İkinci madde bu devirde artık uygulanmıyor. Bari birinci maddeyi Şeriatın istediği şekilde uygulayalım.
Müslüman bir hanım, bu devirde doktorluk, eczacılık, hemşirelik, öğretmenlik, gazetecilik ve daha bir sürü iş yapabilir. Ancak her hal ü kârda başını örtmeli ve çok sade şekilde giyinmelidir.
Kendilerine Müslüman sosyete denilen akılsızlar güruhu Batılıları örnek alıyorlar. Peygamber ne buyuruyor?.. “Bir topluma benzeyen onlardan olur” diyor. Müslüman kadınlar için örnek ve model Peygamberin zevceleri, Ehl-i Beyti, Asr-ı Saadetteki Müslüman hanımlar, daha sonraki asırlarda yaşamış büyük ve hayırlı İslâm kadınlarıdır. Başka medeniyetlerin, hele bozuk Batı medeniyetinin kadınları tesettürlü hanımlara örnek olamaz.
* Başımı örterim ve sonra her haltı yerim... Bu da olmaz. Müslümansan Müslümanlığını bil; Şeriat, fıkıh, ahlâk-ı İslâmiye kitaplarındaki hüküm, ölçü ve sınırları hayata uygula.
*****************
Evet kardeşlerim teşekkür ederim sizlere sayenizde bende tekrar okuma fırsatı buldum.
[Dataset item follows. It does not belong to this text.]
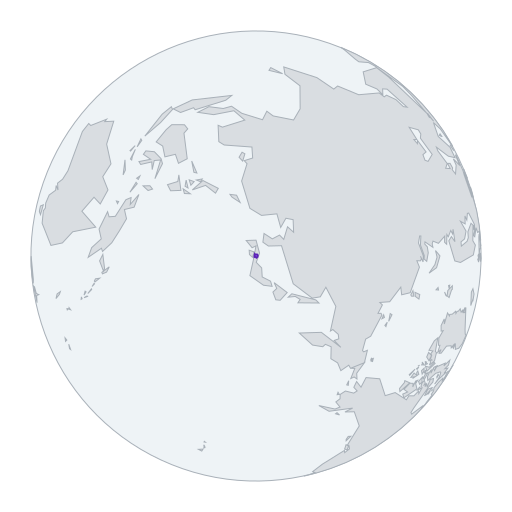 globe centered on Okayama, rotated 112°
{"feature_id": "JPN-1822", "entity_name": "Okayama", "entity_type": "Prefecture", "adm_level": 1, "iso_a3": "JPN", "parent_name": "Japan", "parent_adm1": "", "projection": "orthographic", "projection_center": [133.872, 34.876], "detail": "fine", "context": "on_globe", "style": "filled", "palette": "violet", "viewbox_px": 512, "rotation_deg": 112, "n_neighbors": 0, "source": "natural_earth", "source_scale": "10m", "svg_char_len": 12198}
<svg xmlns="http://www.w3.org/2000/svg" viewBox="0 0 512 512"><g transform="rotate(112 256 256)"><circle cx="256" cy="256" r="225" fill="#eef3f6" stroke="#a8b0b8"/><path d="M412.1,392.9L411.9,394.0L411.7,394.2L412.1,392.9ZM435.3,119.6L434.3,118.7L436.8,121.7L442.2,129.2L439.5,125.3L434.7,120.4L434.7,122.7L424.2,116.5L403.2,101.2L405.1,100.1L399.8,97.1L397.1,98.6L396.7,100.4L374.9,96.6L363.6,106.5L367.3,115.1L360.8,109.4L372.6,130.1L371.1,141.7L368.3,125.4L364.6,121.5L361.4,127.3L356.9,124.6L352.8,126.1L347.7,122.5L346.5,114.0L343.2,111.7L341.1,116.1L334.7,115.7L338.3,109.5L327.5,108.4L323.5,95.3L337.1,83.9L330.5,75.8L333.0,62.7L328.4,61.9L326.5,57.2L320.4,54.7L322.6,53.5L315.9,52.6L315.1,54.2L311.8,54.5L308.2,53.4L310.4,51.5L312.5,51.8L311.2,50.7L313.9,50.3L310.5,49.8L313.5,48.1L305.2,48.2L303.1,45.5L306.6,44.8L313.2,47.0L337.6,52.7L343.1,53.7L344.3,52.4L331.9,44.9L335.2,45.5L334.5,44.9L329.5,43.2L328.3,43.2L318.9,40.6L318.5,41.6L314.6,40.8L311.4,41.6L304.5,39.4L299.4,37.1L301.7,36.6L299.5,35.8L291.3,34.9L289.7,33.4L283.0,32.3L299.2,34.9L315.2,38.6L330.8,43.5L346.1,49.5L360.9,56.6L375.1,64.8L388.7,73.9L401.5,84.0L413.7,95.1L424.9,107.0L435.3,119.6ZM456.8,236.9L454.9,232.8L457.2,233.2L456.8,236.9ZM453.0,231.8L453.8,232.9L453.0,232.3L453.0,231.8ZM451.9,232.4L452.7,232.0L452.0,232.9L451.9,232.4ZM450.6,233.8L451.2,232.8L451.2,233.1L450.6,233.8ZM447.9,234.5L447.2,234.5L447.6,233.2L447.9,234.5ZM397.2,101.8L397.6,99.0L401.6,98.9L401.8,101.5L397.2,101.8ZM388.7,102.9L387.6,100.5L393.6,103.2L392.4,103.7L388.7,102.9ZM370.9,122.2L372.1,119.0L372.5,123.1L370.9,122.2ZM353.1,126.9L354.2,128.8L351.6,128.9L353.1,126.9ZM315.5,42.8L313.5,42.2L315.1,42.4L315.5,42.8ZM315.9,43.8L319.2,44.5L320.0,45.1L317.9,44.7L315.9,43.8ZM341.5,123.6L336.9,123.3L341.3,122.0L341.5,123.6ZM311.7,43.0L320.8,46.1L322.0,47.3L315.2,46.8L311.7,43.0ZM334.1,122.2L323.2,122.3L324.7,126.3L314.3,115.5L327.0,118.7L332.2,116.3L331.4,119.7L334.1,122.2ZM316.4,55.3L317.1,53.5L319.9,56.1L316.4,55.3ZM318.9,57.0L332.0,65.7L329.1,68.2L325.3,64.5L324.2,68.9L316.4,65.7L315.2,62.6L318.7,61.6L313.0,61.2L318.9,57.0ZM310.3,109.9L307.5,108.8L310.2,108.4L310.3,109.9ZM310.8,54.8L313.7,56.2L311.4,58.3L305.1,56.0L307.9,56.0L310.8,54.8ZM327.8,71.8L325.0,73.3L317.9,71.0L315.8,71.3L316.0,65.9L327.8,71.8ZM306.6,55.0L302.0,54.8L299.8,52.9L307.8,53.7L306.6,55.0ZM313.4,60.0L312.0,60.9L310.7,59.6L313.4,60.0ZM289.4,46.5L292.9,47.7L292.0,48.9L289.4,46.5ZM300.5,54.9L301.3,55.6L301.3,56.3L298.0,55.9L300.5,54.9ZM310.9,64.9L308.6,63.8L310.5,66.9L305.3,65.6L306.3,62.4L303.7,63.3L302.0,62.9L304.7,60.7L310.9,64.9ZM294.7,57.6L294.2,53.6L287.9,50.9L288.5,49.7L298.6,54.3L294.7,57.6ZM300.3,59.6L297.0,58.1L299.5,57.2L303.3,57.7L300.3,59.6ZM301.3,66.1L309.1,68.8L308.6,69.5L301.3,66.1ZM292.4,57.0L292.5,58.0L291.6,56.9L292.4,57.0ZM298.0,63.4L300.8,64.2L300.2,64.9L298.0,63.4ZM290.5,59.5L290.4,58.1L292.9,58.3L290.5,59.5ZM293.5,61.4L292.0,62.2L294.0,59.2L294.9,61.6L293.5,61.4ZM296.9,63.9L297.5,64.6L295.9,63.5L296.9,63.9ZM280.7,59.8L282.6,56.0L288.3,56.4L285.7,59.9L280.7,59.8ZM79.6,115.9L80.9,114.6L69.2,132.6L65.8,141.5L76.9,131.8L82.5,116.8L90.3,108.3L91.4,115.1L87.5,129.5L90.4,126.8L98.6,113.4L103.6,113.0L102.2,108.7L98.4,113.1L97.4,110.8L100.8,106.6L102.4,106.5L105.2,101.7L96.7,104.5L92.0,109.4L95.8,100.9L88.2,108.5L87.2,108.5L99.5,95.9L102.8,93.4L120.8,77.7L117.7,79.4L100.5,94.6L103.2,91.6L98.9,94.9L104.4,90.1L124.0,74.0L131.3,68.4L144.5,60.2L145.5,59.7L157.4,53.5L151.6,56.6L154.6,55.2L149.6,58.3L151.1,59.4L147.3,62.6L156.2,60.4L155.5,62.0L150.4,62.7L144.9,65.3L136.5,74.9L137.3,76.0L143.7,74.0L140.6,77.3L147.9,74.1L147.2,79.5L154.2,70.6L162.0,69.0L166.1,71.2L169.9,69.3L163.3,65.8L159.5,66.0L154.2,68.6L145.1,68.9L146.2,66.3L160.6,60.7L163.7,56.7L173.6,54.9L185.4,64.0L186.1,69.8L169.7,82.9L164.8,82.1L168.2,76.9L157.4,83.3L161.9,82.0L159.4,85.0L166.1,84.9L164.6,87.1L173.7,83.6L172.6,86.3L166.9,88.5L175.9,91.6L175.9,97.5L178.7,97.2L181.7,95.2L179.6,104.6L181.7,104.0L183.3,100.6L188.5,97.5L197.0,95.7L195.8,99.0L192.6,100.1L184.1,107.7L175.7,110.6L176.1,111.8L183.1,110.2L193.4,100.8L198.9,98.9L194.6,103.4L196.6,101.6L198.9,101.7L200.1,105.1L205.1,100.3L232.3,99.3L237.4,106.4L230.6,110.1L248.3,114.9L252.7,123.8L254.0,120.5L263.5,121.4L262.3,118.6L263.6,117.1L287.4,119.6L292.0,123.2L303.8,121.8L304.5,120.3L301.7,117.4L314.3,115.5L324.7,126.3L322.5,129.1L330.5,134.4L324.5,140.3L323.2,148.1L312.0,152.3L311.9,158.6L315.1,160.1L317.4,170.2L311.2,187.0L302.3,166.8L308.9,143.1L305.0,151.9L301.8,148.2L297.8,150.4L295.4,157.2L297.7,158.9L272.8,163.1L258.8,179.5L269.8,181.1L274.0,188.1L267.8,211.1L236.9,236.2L242.1,248.2L240.6,254.8L232.1,257.0L234.0,247.3L227.8,242.0L230.2,236.5L217.1,237.7L219.9,230.0L208.4,235.2L209.8,242.4L220.3,243.8L209.1,252.4L216.3,266.1L214.1,279.5L191.9,297.4L173.8,298.9L172.0,302.6L166.4,295.8L156.5,300.6L165.0,327.1L163.9,333.3L149.0,340.1L149.1,335.4L134.2,317.3L129.6,330.9L140.8,348.2L144.6,363.8L135.2,355.6L131.5,341.6L126.3,334.8L129.0,322.6L127.2,301.0L117.7,300.2L119.7,292.6L115.8,272.1L103.0,270.2L81.7,279.0L76.7,297.2L70.3,301.1L67.8,266.4L72.1,246.4L67.8,244.0L68.0,221.2L58.7,202.9L60.4,196.7L58.0,195.3L58.6,184.8L62.3,175.3L61.4,171.6L52.2,197.0L53.6,201.2L59.0,198.8L55.8,206.5L55.6,218.6L45.1,225.6L36.2,214.7L40.4,200.0L59.8,150.8L62.0,148.0L62.3,147.5L62.9,146.7L59.4,150.5L64.5,141.8L48.7,172.2L43.8,183.4L36.0,215.1L35.5,215.9L34.5,224.1L37.4,233.4L36.3,237.7L31.8,251.1L30.7,255.5L31.4,238.8L33.3,222.1L36.4,205.7L40.7,189.5L46.3,173.7L53.0,158.4L60.8,143.6L69.6,129.4L79.6,115.9ZM78.2,152.8L79.3,162.2L87.8,150.4L88.9,153.2L91.4,148.4L88.4,149.5L95.8,137.3L99.5,139.2L103.9,135.2L103.8,131.9L95.8,130.7L85.2,147.7L81.1,148.9L78.2,152.8ZM175.7,46.8L171.2,48.6L169.0,49.0L173.9,46.4L177.1,45.6L175.7,46.8ZM165.4,51.3L178.3,47.3L175.8,49.3L175.0,48.7L172.1,50.4L170.0,50.1L154.9,56.5L152.0,57.4L162.6,51.2L160.7,52.5L165.2,50.4L165.4,51.3ZM215.9,38.6L221.5,38.3L208.8,42.8L205.1,42.6L209.6,39.6L216.8,38.0L215.9,38.6ZM298.0,42.1L301.0,42.7L300.4,43.1L297.4,42.9L298.0,42.1ZM291.1,47.0L284.5,40.5L287.5,40.6L280.0,37.3L285.1,36.7L289.8,38.7L288.1,36.1L294.4,37.7L292.3,36.0L302.3,40.6L307.9,42.4L299.7,40.6L294.8,41.0L294.4,41.8L297.4,45.4L307.1,50.1L303.8,51.8L298.9,51.7L296.1,50.9L299.1,49.9L293.2,49.5L295.4,47.5L291.1,47.0ZM243.8,57.9L248.5,55.9L237.0,57.1L239.1,54.2L237.6,54.5L236.4,52.2L232.5,50.2L234.4,49.1L232.0,48.8L231.2,47.6L228.5,46.9L231.2,44.8L228.2,44.0L231.1,43.5L225.2,42.8L230.8,42.4L230.2,41.1L225.1,42.1L245.7,34.7L250.0,32.8L250.6,31.6L260.1,31.9L265.6,33.5L267.9,36.2L262.4,38.4L267.7,38.4L266.6,39.6L262.9,39.0L268.0,40.6L266.1,41.5L268.2,45.6L276.7,47.9L277.6,49.7L273.4,49.3L277.3,51.4L269.9,52.0L270.4,53.4L263.6,55.7L255.1,54.5L256.3,56.2L251.2,58.3L243.8,57.9ZM278.6,60.3L267.9,58.9L263.8,56.8L277.4,53.9L277.9,52.5L286.4,51.2L292.2,54.4L289.2,54.4L287.7,55.3L286.5,53.9L286.3,55.6L282.2,55.9L280.9,57.3L277.8,56.4L278.6,60.3ZM104.6,89.2L102.5,91.2L100.3,93.6L97.5,96.0L104.6,89.2ZM115.2,80.1L117.8,78.1L116.6,79.1L111.6,83.1L112.3,82.5L115.2,80.1ZM120.2,76.6L116.9,78.9L120.0,76.6L120.2,76.6ZM149.7,63.8L148.9,65.0L147.1,65.8L145.6,65.9L149.7,63.8ZM210.1,62.8L213.4,61.5L214.2,62.0L222.2,61.4L221.3,63.9L216.1,65.2L210.1,62.8ZM75.4,131.3L73.8,131.1L75.5,128.5L75.7,129.1L75.4,131.3ZM84.3,112.1L80.2,117.9L83.6,112.7L84.3,112.1ZM210.4,65.4L213.8,64.8L211.2,66.4L210.4,65.4ZM221.0,65.7L218.7,67.7L222.1,64.1L221.0,65.7ZM198.9,409.4L205.7,411.6L205.5,412.3L198.9,409.4ZM191.6,405.2L199.3,407.1L190.5,406.6L191.6,405.2ZM202.3,407.8L210.2,407.9L213.6,407.2L213.1,408.8L202.3,407.8ZM186.5,404.0L159.6,396.1L149.3,390.4L151.4,388.3L168.1,394.5L186.5,404.0ZM150.6,387.9L135.2,373.6L116.2,338.6L122.9,342.4L143.2,367.2L141.9,369.4L151.2,379.7L150.6,387.9ZM189.0,383.7L187.6,391.3L172.5,386.6L165.8,383.3L161.1,371.5L163.7,366.9L169.1,368.8L191.6,356.2L199.1,362.6L191.9,368.8L198.2,377.6L189.0,383.7ZM77.0,299.6L79.0,313.5L75.8,312.9L77.0,299.6ZM201.7,344.9L192.0,351.2L201.2,341.9L201.7,344.9ZM207.9,335.3L207.9,339.8L204.7,334.7L207.9,335.3ZM170.8,308.7L165.0,307.8L165.4,304.6L173.0,303.9L170.8,308.7ZM212.3,290.8L210.4,300.3L208.6,303.2L206.9,296.8L212.3,290.8ZM207.1,89.1L197.0,86.9L189.2,87.7L183.7,91.6L187.0,85.5L199.2,84.2L207.1,89.1ZM229.3,97.5L234.1,94.6L235.0,96.9L234.0,97.9L229.3,97.5ZM230.1,95.0L230.4,89.7L234.9,88.8L233.8,93.1L230.1,95.0ZM219.9,76.4L217.0,75.4L219.2,74.0L219.9,76.4ZM361.3,453.6L364.8,452.3L358.7,456.0L349.8,460.6L340.4,464.4L361.3,453.6ZM290.4,474.6L288.2,472.4L298.4,471.3L295.8,473.6L290.4,474.6ZM367.6,449.8L373.0,445.7L373.2,442.9L374.8,444.6L381.3,441.5L367.2,451.1L367.6,449.8ZM247.5,462.3L205.6,463.6L195.8,460.7L196.9,458.1L185.1,445.7L188.1,446.6L184.3,438.4L208.2,436.4L224.9,425.0L239.9,427.8L250.2,418.0L266.1,419.9L262.2,428.2L279.7,434.2L289.3,415.4L302.2,435.0L316.4,440.4L323.0,450.1L305.7,466.6L293.7,470.1L290.4,469.3L285.7,470.8L276.9,470.6L270.1,466.4L265.5,467.7L269.0,464.3L262.8,467.3L257.3,464.1L247.5,462.3ZM362.3,424.1L365.2,423.9L370.4,425.5L365.7,426.2L362.3,424.1ZM404.8,399.9L406.5,400.6L403.4,402.4L404.8,399.9ZM411.7,394.2L407.9,396.6L412.1,392.9L411.7,394.2ZM375.1,410.1L376.7,410.8L375.6,411.6L375.1,410.1ZM373.9,410.0L375.3,407.7L375.4,409.6L373.9,410.0ZM359.3,402.6L360.8,401.2L361.7,401.9L359.3,402.6ZM215.9,413.5L225.3,409.3L230.6,409.6L215.9,413.5ZM356.7,400.8L352.6,401.3L352.9,400.1L356.7,400.8ZM356.7,398.1L356.2,396.6L359.1,399.8L356.7,398.1ZM348.6,395.8L353.8,397.9L348.1,396.3L348.6,395.8ZM345.7,396.6L342.0,395.9L342.3,395.3L345.7,396.6ZM306.7,402.2L320.1,411.1L309.8,411.5L298.1,405.9L289.8,411.6L270.5,410.2L274.7,406.9L271.9,401.3L252.5,397.7L248.6,393.7L255.3,391.9L242.8,387.6L256.4,387.3L262.2,395.4L270.0,390.0L283.9,392.1L297.8,394.7L309.3,400.0L306.7,402.2ZM256.9,403.8L259.3,404.0L257.3,406.1L256.9,403.8ZM335.1,392.6L340.4,395.6L339.8,396.5L337.3,396.3L335.1,392.6ZM311.9,398.6L324.2,391.8L327.2,391.7L319.1,399.2L311.9,398.6ZM321.0,388.0L326.9,388.5L330.1,391.7L328.9,392.8L321.0,388.0ZM229.1,393.8L228.6,395.8L225.2,393.6L229.1,393.8ZM233.5,393.2L244.1,396.8L232.6,394.8L233.5,393.2ZM202.7,380.4L205.6,386.1L214.8,384.6L207.8,387.9L214.3,397.2L212.3,399.9L205.8,389.9L203.9,398.5L199.8,397.5L197.4,389.3L201.3,380.5L205.4,377.3L222.2,378.7L202.7,380.4ZM233.3,387.0L230.6,380.7L232.7,377.0L235.7,380.6L233.3,387.0ZM223.0,364.8L216.2,356.4L209.7,357.9L223.3,350.2L227.5,359.6L223.0,364.8ZM217.9,347.9L211.8,349.2L218.4,344.5L217.9,347.9ZM210.4,346.5L210.2,341.2L214.8,342.9L210.4,346.5ZM221.0,348.7L222.9,340.2L224.9,345.8L221.0,348.7ZM209.4,329.2L218.6,339.8L205.9,333.5L207.4,316.3L212.9,317.1L209.4,329.2ZM253.2,264.5L252.9,259.2L258.5,258.8L257.1,262.6L253.2,264.5ZM276.5,254.3L259.9,257.1L246.6,259.8L249.8,262.7L245.3,270.9L241.3,261.9L252.0,253.8L261.8,253.4L264.9,246.3L273.1,242.4L273.9,233.1L278.1,229.7L280.3,238.1L276.5,254.3ZM273.9,229.2L278.2,213.4L288.0,217.0L289.2,221.2L283.1,226.8L278.3,224.6L273.9,229.2ZM282.1,210.7L277.6,208.6L274.3,184.1L276.0,180.0L283.7,199.6L279.7,198.8L278.8,204.4L282.1,210.7ZM307.5,110.7L307.5,109.0L309.3,110.7L307.5,110.7ZM262.7,115.6L264.9,113.9L267.0,115.7L262.7,115.6ZM272.1,110.5L268.2,109.5L272.8,109.1L272.1,110.5ZM259.5,107.9L266.9,108.5L259.1,110.0L259.5,107.9Z" fill="#d9dde1" stroke="#a8b0b8" stroke-width="1"/><path d="M257.4,256.7L257.2,256.6L257.3,256.7L257.2,256.7L257.1,256.8L256.9,256.9L256.9,257.0L257.0,257.0L257.0,256.9L257.0,257.0L256.9,257.1L256.7,257.2L256.4,257.0L256.2,257.1L256.2,257.3L256.3,257.2L256.5,257.1L256.5,257.3L256.4,257.3L256.5,257.4L256.4,257.4L256.3,257.5L256.2,257.7L255.8,257.6L255.7,257.7L255.5,257.4L255.4,257.4L255.3,257.5L255.1,257.5L254.9,257.7L254.7,257.8L254.8,257.6L254.7,257.6L254.6,257.4L254.5,257.2L254.4,257.0L254.5,256.9L254.4,256.7L254.4,256.4L254.2,256.1L254.2,255.9L254.2,255.6L254.0,255.3L254.1,255.2L254.4,255.1L254.4,254.9L254.5,254.9L254.8,254.8L254.8,254.7L255.0,254.5L255.0,254.4L255.1,254.2L255.6,254.3L255.8,254.6L256.0,254.4L256.3,254.2L256.4,254.3L256.7,254.4L256.8,254.5L256.9,254.8L257.0,254.9L257.3,254.8L257.5,254.8L257.5,254.7L257.7,254.8L257.7,255.0L257.4,255.3L257.3,255.5L257.2,255.8L257.3,255.9L257.3,256.0L257.2,256.1L257.3,256.2L257.3,256.3L257.4,256.5L257.4,256.7Z" fill="#8b5cf6" stroke="#5b21b6" stroke-width="1.5"/></g></svg>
Gerçekten çok doğru. İnşallah bütün bunlara uyabilenlerden oluruz. Daha dikkat etmeliyiz.
selametle
güvercin
Hepinize teşekkür ederim. Allah sizlerden ve beraberinde cümlemizden razı ve memnun olsun. Doğru yoldan ayırmasın...
selametle
güvercin
söylenicek tek söz şu galiba...
İNANDIĞIN GİBİ YAŞAMAZSAN.YAŞADIĞIN GİBİ İNANMAYA BAŞLARSIN...
Rabbim hepimize Allah korkusu ve tesettür şuuru versin...Allah razı olsun emeğinize sağlık....
Değerli kardeşlerim dinimizi yaşamak hususunda nasihat eden çok ama malesef temsil eden çok az kanatim acizanemce.